First Principles, Trend Following, and AI — and Why None of Them Wins Alone
Every investment decision rests on an implicit theory of where value comes from and how prices relate to it. Three broad schools dominate practice, and increasingly they’re blending into each other in ways worth understanding clearly.
The three lenses
First principles (fundamental) investing starts from the business itself. It assumes price eventually converges to intrinsic value — the present worth of future cash flows, shaped by competitive advantage and capital allocation. The investor’s edge is supposed to come from understanding the business better than the market does, not from reading the price chart.
Trend following starts from the price. It assumes the price itself carries information — about positioning, flows, and slow information diffusion — that’s more tractable than reverse-engineering “true value.” It doesn’t ask whether something is cheap; it asks whether it’s moving, and whether that movement is likely to persist.
AI and algorithmic approaches start from data at scale. The assumption is that there are statistical patterns — across financials, text, order flow, alternative datasets — too complex or too numerous for a human to find by hand. Crucially, AI isn’t really a fourth worldview; it’s a method that can be pointed at either of the other two. A model predicting earnings surprises from filing language is a turbocharged fundamentalist. A model predicting next week’s price move from order flow is a turbocharged trend follower.
Where each one breaks
First principles fails through reductionism. Markets are reflexive — prices move partly because of what people believe, and those beliefs respond to the price itself. A DCF can feel rigorous while just relocating the guesswork from one number (a multiple) into five harder-to-pin-down ones (growth, margin, discount rate). And dismissing the market price as “noise” ignores that it’s an aggregation of enormous amounts of distributed information and capital at risk.

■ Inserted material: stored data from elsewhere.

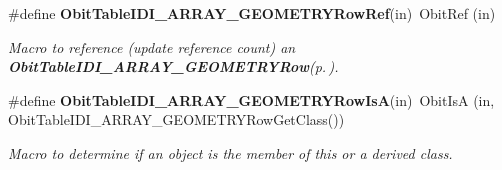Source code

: \begin{CompactItemize}
\#define {\bf Obit\-Table\-IDI\_\-ARRAY\_\-GEOMETRYRow\-Ref}(in)\ Obit\-Ref (in)
\begin{CompactList}\small\item\em Macro to reference (update reference count) an {\bf Obit\-Table\-IDI\_\-ARRAY\_\-GEOMETRYRow}{\rm (p.\,\pageref{structObitTableIDI__ARRAY__GEOMETRYRow})}. \item\end{CompactList}\item 
\#define {\bf Obit\-Table\-IDI\_\-ARRAY\_\-GEOMETRYRow\-Is\-A}(in)\ Obit\-Is\-A (in, Obit\-Table\-IDI\_\-ARRAY\_\-GEOMETRYRow\-Get\-Class())
\begin{CompactList}\small\item\em Macro to determine if an object is the member of this or a derived class. \item\end{CompactList}\end{CompactItemize}
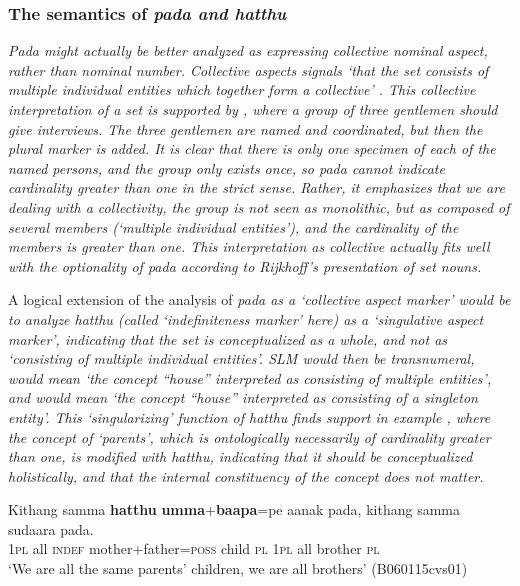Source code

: \subsubsection{The semantics of \em pada \em and \em hatthu\em}\label{sec:morph:Thesemanticsofpadaandhatthu}

\em Pada \em  might actually be better analyzed as expressing \em collective nominal aspect, \em rather than nominal number. Collective aspects signals `that the set consists of multiple individual entities which together form a collective' \citep[102]{Rijkhoff2002}. This collective interpretation of a set is supported by , where a group of three gentlemen should give interviews. The three gentlemen are named and coordinated, but then the plural marker is added.
It is clear that there is only one specimen of each of the named persons, and the group only exists once, so \em pada \em cannot indicate cardinality greater than one in the strict sense. Rather, it emphasizes that we are dealing with a collectivity, the group is not seen as monolithic, but as composed of several members (`multiple individual entities'), and the cardinality of the members is greater than one. This interpretation as collective actually fits well with the optionality of \em pada \em according to Rijkhoff's presentation of \em set nouns\em.

A logical extension of the analysis of \em pada \em as a `collective aspect marker' would be to analyze  \em hatthu \em (called `indefiniteness marker' here) as a `singulative aspect marker', indicating that the set is conceptualized as a whole, and not as `consisting of multiple individual entities'. SLM  would then be transnumeral,  would mean `the concept ``house'' interpreted as consisting of multiple entities', and  would mean `the concept ``house'' interpreted as consisting of a singleton entity'. This `singularizing' function of \em hatthu \em finds support in example , where the concept of `parents', which is ontologically necessarily of cardinality greater than one, is modified with \em hatthu\em, indicating that it should be conceptualized holistically, and that the internal constituency of the concept does not matter.


 
\ea \label{ex:ptcpt:mod:pl:hatthu}
   \gll Kithang samma \textbf{hatthu} \textbf{umma}+\textbf{baapa}=pe      aanak pada, kithang samma sudaara pada. \\
    1\textsc{pl}     all   \textsc{indef}   mother+father=\textsc{poss} child \textsc{pl}   1\textsc{pl}     all   brother \textsc{pl} \\
`We are all the same parents' children, we are all brothers' (B060115cvs01)
\z


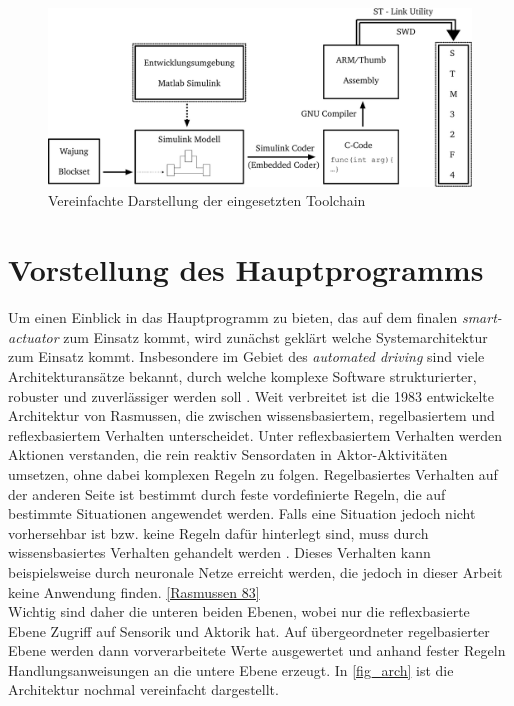 \begin{figure}[H]%
\centering
\includegraphics[width=0.8\columnwidth]{./Bilder/fig_toolchain}%
\caption{Vereinfachte Darstellung der eingesetzten Toolchain}%
\label{fig_toolchain}%
\end{figure}

\section{Vorstellung des Hauptprogramms}
Um einen Einblick in das Hauptprogramm zu bieten, das auf dem finalen \textit{smart-actuator} zum Einsatz kommt, wird zunächst geklärt welche Systemarchitektur zum Einsatz kommt.
Insbesondere im Gebiet des \textit{automated driving} sind viele Architekturansätze bekannt, durch welche komplexe Software strukturierter, robuster und zuverlässiger werden soll \cite{automated}. Weit verbreitet ist die 1983 entwickelte Architektur von Rasmussen, die zwischen wissensbasiertem, regelbasiertem und reflexbasiertem Verhalten unterscheidet. Unter reflexbasiertem Verhalten werden Aktionen verstanden, die rein reaktiv Sensordaten in Aktor-Aktivitäten umsetzen, ohne dabei komplexen Regeln zu folgen. Regelbasiertes Verhalten auf der anderen Seite ist bestimmt durch feste vordefinierte Regeln, die auf bestimmte Situationen angewendet werden. Falls eine Situation jedoch nicht vorhersehbar ist bzw. keine Regeln dafür hinterlegt sind, muss durch wissensbasiertes Verhalten gehandelt werden \cite{automated}. Dieses Verhalten kann beispielsweise durch neuronale Netze erreicht werden, die jedoch in dieser Arbeit keine Anwendung finden. \autoref{Rasmussen 83}\\
Wichtig sind daher die unteren beiden Ebenen, wobei nur die reflexbasierte Ebene Zugriff auf Sensorik und Aktorik hat. Auf übergeordneter regelbasierter Ebene werden dann vorverarbeitete Werte ausgewertet und anhand fester Regeln Handlungsanweisungen an die untere Ebene erzeugt. In \autoref{fig_arch} ist die Architektur nochmal vereinfacht dargestellt.
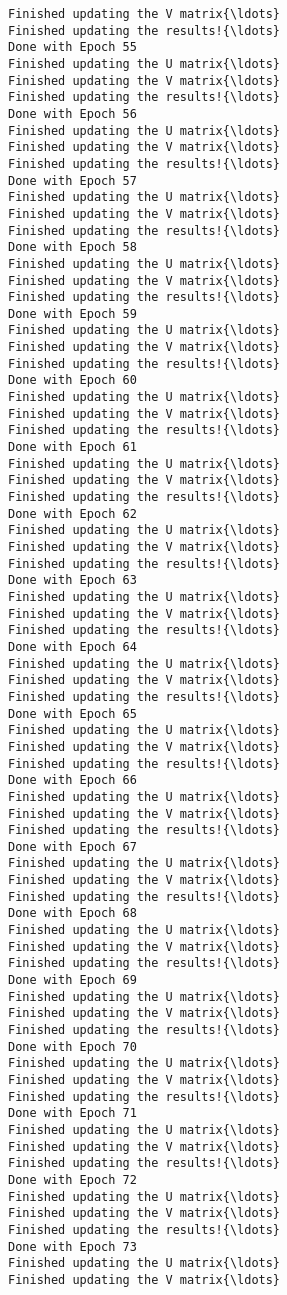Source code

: \documentclass{article}
\begin{document}
\begin{Verbatim}[commandchars=\\\{\}]
Finished updating the V matrix{\ldots}
Finished updating the results!{\ldots}
Done with Epoch 55
Finished updating the U matrix{\ldots}
Finished updating the V matrix{\ldots}
Finished updating the results!{\ldots}
Done with Epoch 56
Finished updating the U matrix{\ldots}
Finished updating the V matrix{\ldots}
Finished updating the results!{\ldots}
Done with Epoch 57
Finished updating the U matrix{\ldots}
Finished updating the V matrix{\ldots}
Finished updating the results!{\ldots}
Done with Epoch 58
Finished updating the U matrix{\ldots}
Finished updating the V matrix{\ldots}
Finished updating the results!{\ldots}
Done with Epoch 59
Finished updating the U matrix{\ldots}
Finished updating the V matrix{\ldots}
Finished updating the results!{\ldots}
Done with Epoch 60
Finished updating the U matrix{\ldots}
Finished updating the V matrix{\ldots}
Finished updating the results!{\ldots}
Done with Epoch 61
Finished updating the U matrix{\ldots}
Finished updating the V matrix{\ldots}
Finished updating the results!{\ldots}
Done with Epoch 62
Finished updating the U matrix{\ldots}
Finished updating the V matrix{\ldots}
Finished updating the results!{\ldots}
Done with Epoch 63
Finished updating the U matrix{\ldots}
Finished updating the V matrix{\ldots}
Finished updating the results!{\ldots}
Done with Epoch 64
Finished updating the U matrix{\ldots}
Finished updating the V matrix{\ldots}
Finished updating the results!{\ldots}
Done with Epoch 65
Finished updating the U matrix{\ldots}
Finished updating the V matrix{\ldots}
Finished updating the results!{\ldots}
Done with Epoch 66
Finished updating the U matrix{\ldots}
Finished updating the V matrix{\ldots}
Finished updating the results!{\ldots}
Done with Epoch 67
Finished updating the U matrix{\ldots}
Finished updating the V matrix{\ldots}
Finished updating the results!{\ldots}
Done with Epoch 68
Finished updating the U matrix{\ldots}
Finished updating the V matrix{\ldots}
Finished updating the results!{\ldots}
Done with Epoch 69
Finished updating the U matrix{\ldots}
Finished updating the V matrix{\ldots}
Finished updating the results!{\ldots}
Done with Epoch 70
Finished updating the U matrix{\ldots}
Finished updating the V matrix{\ldots}
Finished updating the results!{\ldots}
Done with Epoch 71
Finished updating the U matrix{\ldots}
Finished updating the V matrix{\ldots}
Finished updating the results!{\ldots}
Done with Epoch 72
Finished updating the U matrix{\ldots}
Finished updating the V matrix{\ldots}
Finished updating the results!{\ldots}
Done with Epoch 73
Finished updating the U matrix{\ldots}
Finished updating the V matrix{\ldots}

\end{Verbatim}
\end{document}
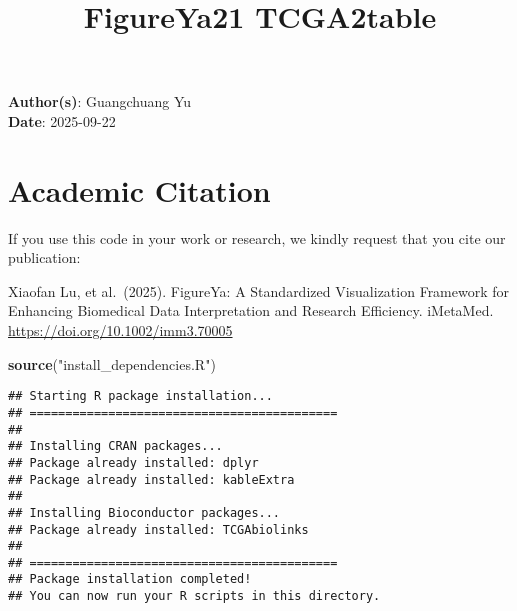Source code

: \documentclass[
]{article}
\title{FigureYa21 TCGA2table}
\author{}
\date{\vspace{-2.5em}}
\newenvironment{Shaded}{\begin{snugshade}}{\end{snugshade}}
\newcommand{\FunctionTok}[1]{\textcolor[rgb]{0.13,0.29,0.53}{\textbf{#1}}}
\newcommand{\NormalTok}[1]{#1}
\newcommand{\StringTok}[1]{\textcolor[rgb]{0.31,0.60,0.02}{#1}}
\begin{document}
\maketitle

\textbf{Author(s)}: Guangchuang Yu\\
\textbf{Date}: 2025-09-22

\section{Academic Citation}\label{academic-citation}

If you use this code in your work or research, we kindly request that
you cite our publication:

Xiaofan Lu, et al.~(2025). FigureYa: A Standardized Visualization
Framework for Enhancing Biomedical Data Interpretation and Research
Efficiency. iMetaMed. \url{https://doi.org/10.1002/imm3.70005}

\begin{Shaded}
\begin{Highlighting}[]
\FunctionTok{source}\NormalTok{(}\StringTok{"install\_dependencies.R"}\NormalTok{)}
\end{Highlighting}
\end{Shaded}

\begin{verbatim}
## Starting R package installation...
## ===========================================
## 
## Installing CRAN packages...
## Package already installed: dplyr 
## Package already installed: kableExtra 
## 
## Installing Bioconductor packages...
## Package already installed: TCGAbiolinks 
## 
## ===========================================
## Package installation completed!
## You can now run your R scripts in this directory.
\end{verbatim}
\end{document}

Trend following fails through correlation mistaken for structure. Trends persist until they don’t, and they tend to reverse sharply exactly when the crowd is most committed to them. The approach has no answer to “what is this actually worth” — so it can ride a bubble up and most of the way down with no fundamental anchor to fall back on.
AI fails in its own distinctive ways:
- Overfitting disguised as discovery — with enough features, a model will find “patterns” that are pure noise and evaporate out of sample.
- Non-stationarity — a model trained on one regime has no causal understanding of why its pattern worked, so it can’t flag when the regime has shifted underneath it.
- The interpretability gap — if you can’t explain why the model holds a position, you can’t size it sensibly or distinguish “working as designed” from “broken” during a drawdown.
- Backtest illusions — look-ahead bias and subtle data leakage routinely make historical performance look far better than anything achievable live.
- Crowding — funds trained on similar datasets converge on similar signals, so quant unwinds can be sharper than fundamentals-driven ones, precisely because the strategies looked uncorrelated until they weren’t.
The synthesis
None of these lenses is sufficient alone, and the strongest practical view treats them as complementary rather than competing:
- First principles tells you what something is worth and why — giving conviction to hold through volatility.
- Trend and price-based signals tell you about timing and crowd behavior — useful for entries, exits, and knowing when not to fight a flow even if you believe it’s “wrong.”
- AI and quantitative methods are best understood as a way to scale the search for either kind of signal across more data than a human can process — but the output still needs a human-understandable causal hypothesis behind it, or it’s just trend-following with extra math and false confidence in the math.
The fallacy common to all three, used in isolation, is the same one underneath each individual critique: mistaking a model of reality for the model of reality — whether that model is a discounted cash flow, a moving average crossover, or the hidden layers of a neural net.
Caution: This post is a theoretical comparison of investment frameworks and the role of AI within them. It is not investment advice, and nothing here should be read as a recommendation to buy, sell, or hold any security or asset. Investment decisions should be made in consultation with a licensed financial advisor who can account for your specific circumstances, goals, and risk tolerance.